New Interview with Rupert Grint Details His Relationship with His Brother, and His Ice Cream VanGrint
In a new interview, Rupert Grint discusses his relationship with his younger brother James, who is a rally driver, and of course, his infamous ice cream van:
'I tend to avoid July and August, but the rest of the year I’ll drive around the local villages and if I see some kids looking like they’re in need of ice creams, I’ll pull over and dish them out for free. They’ll say, “Ain’t you Ron Weasley?” And I’ll say, “It’s strange, I get asked that a lot.”
‘The van often comes in useful. I drove it up to the set on the last day of filming on Harry Potter. The cast and crew were having a barbecue and I supplied the lollies and ice creams.

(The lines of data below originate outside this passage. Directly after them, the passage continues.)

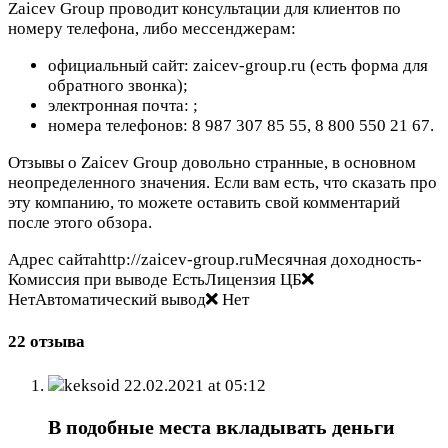
Zaicev Group проводит консультации для клиентов по
номеру телефона, либо мессенджерам:
официальный сайт: zaicev-group.ru (есть форма для
обратного звонка);
электронная почта:
;
номера телефонов: 8 987 307 85 55, 8 800 550 21 67.
Отзывы о Zaicev Group довольно странные, в основном
неопределенного значения. Если вам есть, что сказать про
эту компанию, то можете оставить свой комментарий
после этого обзора.
Адрес сайтаhttp://zaicev-group.ruМесячная доходность-
Комиссия при выводе ЕстьЛицензия ЦБ
НетАвтоматический вывод
Нет
22 отзыва
keksoid
22.02.2021 at 05:12
В подобные места вкладывать деньги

‘James and I grew up with a love for cars and a love for racing. We started with scooters, then moved on to go-karts and quad bikes. James will claim that he always won. I remember it differently.
‘He has a daredevil instinct that I lack. He will try pretty much anything, regardless of the physical risk. He would always be coming up with crazy stunts. One time, he built these long ramps and decided to jump over my grandad on a mountain bike. Thankfully, he made a clean jump. If he’d landed on Grandad, it wouldn’t have been a pretty sight.’James Grint discusses his relationship with his brother and his love of rallying:
I’ve never looked at Rupert’s success and thought, “That could have been me.” I could never have been an actor. By the time Rupert’s career was taking off, I’d already made up my mind that I wanted to be a racing driver. If anything, Rupert’s success spurred me on to excel in my own field.
‘People would always be asking me what it was like to have a famous brother. I didn’t think of him as famous. And he never got too big for his boots. I’d have been the first to tell him if he did. At first everyone knew me as Rupert Grint’s brother. Then I had to carve out an identity for myself, which I did by being good at sports.
‘What I love about rallying is that it’s all- encompassing. You need to be a master of every surface – Tarmac, gravel, snow and ice. Rallying is regarded as the poor cousin to Formula 1 but I think there’s every chance that could change in the coming years. I’d like to be at the forefront of that.’